STUDY TEXT
Shuttered Crypto Exchange ShapeShift Settles Illegal Securities Charges With SEC

Shuttered Crypto Exchange ShapeShift Settles Illegal Securities Charges With SEC

Cryptocurrency platform ShapeShift—which wound down operations in 2021—has agreed to a cease-and-desist order and a $275,000 fine to settle allegations from the U.S. Securities and Exchange Commission (SEC) that it allowed users to trade digital tokens without registering as a broker or exchange.

The settlement, announced on Monday, resolves a years-long SEC investigation into whether ShapeShift’s conduct violated federal securities laws.

The SEC’s case focuses on ShapeShift’s operations between July 2017 and November 2019, when the former crypto exchange allegedly facilitated the purchase and sale of digital assets that were investment contracts and therefore securities that ShapeShift had not properly registered to sell.

“The crypto assets offered by ShapeShift included those that were offered and sold as investment contracts and, therefore, securities,” the SEC asserted. ”ShapeShift never registered as a dealer with the Commission or operated pursuant to any exception or exemption from registration.”


Although ShapeShift is now defunct, the SEC says it was once a very active player in the crypto space.

“At its peak, the ShapeShift platform allowed customers to effect exchanges of at least 79 crypto assets,” the federal regulator asserts. ”ShapeShift acted as a marketmaker for these assets by serving as the counterparty to every transaction, marketing itself as a crypto ‘vending machine.’”

Founded in 2014 by CEO Erik Voorhees, ShapeShift was incorporated in Switzerland and operated out of Denver, Colo. The exchange initially allowed customers to buy and sell digital assets without creating an account and without providing personal information—a policy known as „no-KYC“ (Know Your Customer) that’s part of standard Anti-Money Laundering (AML) measures in the financial industry.

However, this approach drew scrutiny. In November 2018, as part of a broader investigation into criminal use of cryptocurrencies, the Wall Street Journal reported that ShapeShift had processed over $9 million from suspected criminal entities over a two-year period—“more than any other exchange with U.S. offices.”

That same month, ShapeShift delisted privacy coins Monero, Dash, and Zcash—acknowledging that the move was due to regulatory pressure—and launched its own token. This was after the exchange upended its business model earlier that year, becoming a decentralized service and favoring open-source priniciples that did not hold digital assets on behalf of its customers.

“To enable swaps in a frictionless way, ShapeShift was the market maker and counterparty to user trades,“ Voorhees explained in a blog post at the time. “This pulled us into categorization as a ‘financial institution,’ and arguably subjected us to regulations that are incompatible with protecting users’ privacy and security interests—in my view clearly constituting an unreasonable search without probable cause.”

On July 14, 2021, ShapeShift announced that it was dissolving its corporate entity, according to the SEC, which adds that the firm does not currently have any revenue or full-time employees.

Although no longer operating, ShapeShift resurfaced in the national policy debate over crypto last year when Sen. Elizabeth Warren invoked its name while promoting a bill that would tighten regulations over the digital asset space.

“Some in the crypto industry say that anti-money laundering rules can work so long as they exempt so called decentralized entities… in other words, they want a giant loophole for DeFi written into the law so they can launder money whenever a drug lord or a terrorist pays them to do so,“ Warren said. “That is exactly what Colorado based-crypto exchange ShapeShift did when it deliberately restructured itself as a DeFi platform.”

The senator characterized the announcement as an invitation to “launder your money here.”

ShapeShift pushed back.

“ShapeShift never handles user funds, therefore has no ability to facilitate this,” the company wrote on Twitter. “ShapeShift is not an exchange.”

”Ironically, we care about the same things as Senator Warren: user safety (self-custody required) [and] access to innovation (DeFi not CeFi),” ShapeShift continued. “We also care about mutual understanding and believe in building a product that enables financial freedom for all humans around the world.”

Today, ShapeShift is a browser-based crypto wallet provider, describing itself as The best Multichain experience for MetaMask.”

DATA EXTRACT

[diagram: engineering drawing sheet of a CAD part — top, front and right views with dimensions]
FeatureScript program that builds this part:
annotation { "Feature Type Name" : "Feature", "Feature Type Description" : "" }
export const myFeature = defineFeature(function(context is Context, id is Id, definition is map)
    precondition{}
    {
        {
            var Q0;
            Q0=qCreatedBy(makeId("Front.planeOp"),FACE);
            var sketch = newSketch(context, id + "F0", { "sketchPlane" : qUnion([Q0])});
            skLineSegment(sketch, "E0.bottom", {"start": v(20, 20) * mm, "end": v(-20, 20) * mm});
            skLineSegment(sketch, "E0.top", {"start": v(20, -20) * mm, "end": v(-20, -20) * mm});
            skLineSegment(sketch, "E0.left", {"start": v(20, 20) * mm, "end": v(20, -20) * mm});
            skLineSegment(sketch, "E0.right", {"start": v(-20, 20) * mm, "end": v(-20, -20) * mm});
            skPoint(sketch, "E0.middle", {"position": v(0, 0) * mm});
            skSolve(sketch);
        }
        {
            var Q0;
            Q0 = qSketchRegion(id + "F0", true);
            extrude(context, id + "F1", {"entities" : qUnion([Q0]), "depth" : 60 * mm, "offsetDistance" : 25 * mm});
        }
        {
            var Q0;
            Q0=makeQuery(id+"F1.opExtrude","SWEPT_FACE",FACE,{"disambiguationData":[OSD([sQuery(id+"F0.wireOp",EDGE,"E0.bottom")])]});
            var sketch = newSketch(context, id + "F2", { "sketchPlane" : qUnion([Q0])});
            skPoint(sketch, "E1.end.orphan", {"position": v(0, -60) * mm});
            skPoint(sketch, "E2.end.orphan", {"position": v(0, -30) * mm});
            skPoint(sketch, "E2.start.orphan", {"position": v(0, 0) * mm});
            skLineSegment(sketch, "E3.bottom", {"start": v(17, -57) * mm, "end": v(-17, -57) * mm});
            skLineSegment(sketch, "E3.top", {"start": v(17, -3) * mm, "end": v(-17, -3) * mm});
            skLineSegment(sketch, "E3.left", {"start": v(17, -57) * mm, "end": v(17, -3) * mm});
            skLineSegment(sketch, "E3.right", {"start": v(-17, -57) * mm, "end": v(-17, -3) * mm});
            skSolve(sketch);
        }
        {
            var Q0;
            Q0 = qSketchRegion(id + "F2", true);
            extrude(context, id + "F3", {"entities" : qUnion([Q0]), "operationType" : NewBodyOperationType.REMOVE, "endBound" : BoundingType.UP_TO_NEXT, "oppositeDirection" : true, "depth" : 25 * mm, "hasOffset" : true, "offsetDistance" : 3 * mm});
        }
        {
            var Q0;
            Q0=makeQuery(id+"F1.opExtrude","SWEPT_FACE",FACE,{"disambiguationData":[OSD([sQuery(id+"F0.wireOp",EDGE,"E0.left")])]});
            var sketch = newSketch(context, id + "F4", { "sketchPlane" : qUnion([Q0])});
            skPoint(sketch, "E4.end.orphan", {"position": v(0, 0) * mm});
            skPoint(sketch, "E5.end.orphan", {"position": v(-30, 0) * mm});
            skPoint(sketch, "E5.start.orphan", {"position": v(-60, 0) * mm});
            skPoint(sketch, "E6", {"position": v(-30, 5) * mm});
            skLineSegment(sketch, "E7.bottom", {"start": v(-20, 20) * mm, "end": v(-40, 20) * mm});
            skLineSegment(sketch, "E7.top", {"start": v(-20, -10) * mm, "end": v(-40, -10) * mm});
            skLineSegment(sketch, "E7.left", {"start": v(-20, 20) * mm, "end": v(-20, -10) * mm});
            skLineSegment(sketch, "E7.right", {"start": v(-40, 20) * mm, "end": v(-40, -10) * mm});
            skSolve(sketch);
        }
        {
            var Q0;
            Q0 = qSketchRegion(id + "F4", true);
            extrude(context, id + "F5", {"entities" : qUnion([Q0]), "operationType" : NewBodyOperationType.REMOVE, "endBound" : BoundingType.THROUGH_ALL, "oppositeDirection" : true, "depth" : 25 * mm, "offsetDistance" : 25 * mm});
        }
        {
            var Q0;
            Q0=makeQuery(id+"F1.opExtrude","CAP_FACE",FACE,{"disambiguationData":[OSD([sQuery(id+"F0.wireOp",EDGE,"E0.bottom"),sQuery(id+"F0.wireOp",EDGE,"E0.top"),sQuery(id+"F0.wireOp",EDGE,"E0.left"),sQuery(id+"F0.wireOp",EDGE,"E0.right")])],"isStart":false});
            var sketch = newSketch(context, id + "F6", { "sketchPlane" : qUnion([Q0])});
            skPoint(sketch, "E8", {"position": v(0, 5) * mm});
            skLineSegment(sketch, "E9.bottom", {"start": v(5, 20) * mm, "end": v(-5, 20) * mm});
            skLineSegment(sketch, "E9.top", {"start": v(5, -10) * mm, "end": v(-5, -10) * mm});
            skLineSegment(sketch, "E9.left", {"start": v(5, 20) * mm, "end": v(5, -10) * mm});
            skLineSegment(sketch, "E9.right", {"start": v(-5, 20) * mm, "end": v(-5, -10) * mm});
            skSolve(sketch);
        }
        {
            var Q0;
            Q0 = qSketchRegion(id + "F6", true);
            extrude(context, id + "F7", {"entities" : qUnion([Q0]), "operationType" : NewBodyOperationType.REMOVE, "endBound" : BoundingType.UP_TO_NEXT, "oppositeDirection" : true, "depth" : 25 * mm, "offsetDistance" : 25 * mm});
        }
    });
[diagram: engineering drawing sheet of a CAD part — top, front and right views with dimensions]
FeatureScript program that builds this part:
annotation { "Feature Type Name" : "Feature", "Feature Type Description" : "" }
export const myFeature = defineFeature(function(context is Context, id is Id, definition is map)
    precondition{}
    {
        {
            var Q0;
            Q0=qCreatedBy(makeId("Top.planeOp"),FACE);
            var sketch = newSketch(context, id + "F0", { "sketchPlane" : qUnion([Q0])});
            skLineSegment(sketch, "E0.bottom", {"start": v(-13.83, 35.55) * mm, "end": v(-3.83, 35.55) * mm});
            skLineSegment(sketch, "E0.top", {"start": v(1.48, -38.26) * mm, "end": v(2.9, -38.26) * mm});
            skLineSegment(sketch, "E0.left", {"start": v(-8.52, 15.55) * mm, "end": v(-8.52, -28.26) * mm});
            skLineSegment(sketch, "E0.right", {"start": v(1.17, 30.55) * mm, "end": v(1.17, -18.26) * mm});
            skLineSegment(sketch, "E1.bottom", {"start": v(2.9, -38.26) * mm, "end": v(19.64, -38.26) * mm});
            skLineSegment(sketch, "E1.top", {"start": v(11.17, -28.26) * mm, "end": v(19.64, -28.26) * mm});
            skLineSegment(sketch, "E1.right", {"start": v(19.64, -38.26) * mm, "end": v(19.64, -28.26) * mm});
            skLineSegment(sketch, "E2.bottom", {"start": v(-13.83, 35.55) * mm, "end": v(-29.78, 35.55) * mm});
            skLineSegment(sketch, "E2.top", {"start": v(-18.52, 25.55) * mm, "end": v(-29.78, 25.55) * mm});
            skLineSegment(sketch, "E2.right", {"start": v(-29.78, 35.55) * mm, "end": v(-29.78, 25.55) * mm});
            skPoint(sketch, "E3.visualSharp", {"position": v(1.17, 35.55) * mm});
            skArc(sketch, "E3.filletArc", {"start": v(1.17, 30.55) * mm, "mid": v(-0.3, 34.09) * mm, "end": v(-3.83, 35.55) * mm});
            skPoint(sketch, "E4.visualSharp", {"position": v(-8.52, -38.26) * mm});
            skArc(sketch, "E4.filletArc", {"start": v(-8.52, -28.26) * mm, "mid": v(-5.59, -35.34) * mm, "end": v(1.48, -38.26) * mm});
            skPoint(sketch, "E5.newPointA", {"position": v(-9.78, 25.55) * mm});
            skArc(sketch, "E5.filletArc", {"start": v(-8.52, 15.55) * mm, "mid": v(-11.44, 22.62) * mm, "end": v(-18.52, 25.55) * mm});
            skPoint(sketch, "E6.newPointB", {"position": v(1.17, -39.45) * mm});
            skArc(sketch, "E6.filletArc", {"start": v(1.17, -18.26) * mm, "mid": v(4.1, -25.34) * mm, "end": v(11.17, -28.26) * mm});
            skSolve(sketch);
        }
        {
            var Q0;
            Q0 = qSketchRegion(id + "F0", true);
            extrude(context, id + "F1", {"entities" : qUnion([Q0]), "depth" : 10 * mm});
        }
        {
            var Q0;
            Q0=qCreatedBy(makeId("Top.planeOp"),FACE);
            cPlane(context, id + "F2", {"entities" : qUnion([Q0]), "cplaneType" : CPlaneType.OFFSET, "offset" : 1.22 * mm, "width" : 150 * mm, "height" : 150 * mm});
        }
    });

ACTIVITY
Reproduce, word for word, everything in the ShapeShift settlement article above from "On July 14, 2021, ShapeShift" down to "digital asset space.".

WRITTEN RESPONSE
On July 14, 2021, ShapeShift announced that it was dissolving its corporate entity, according to the SEC, which adds that the firm does not currently have any revenue or full-time employees.

Although no longer operating, ShapeShift resurfaced in the national policy debate over crypto last year when Sen. Elizabeth Warren invoked its name while promoting a bill that would tighten regulations over the digital asset space.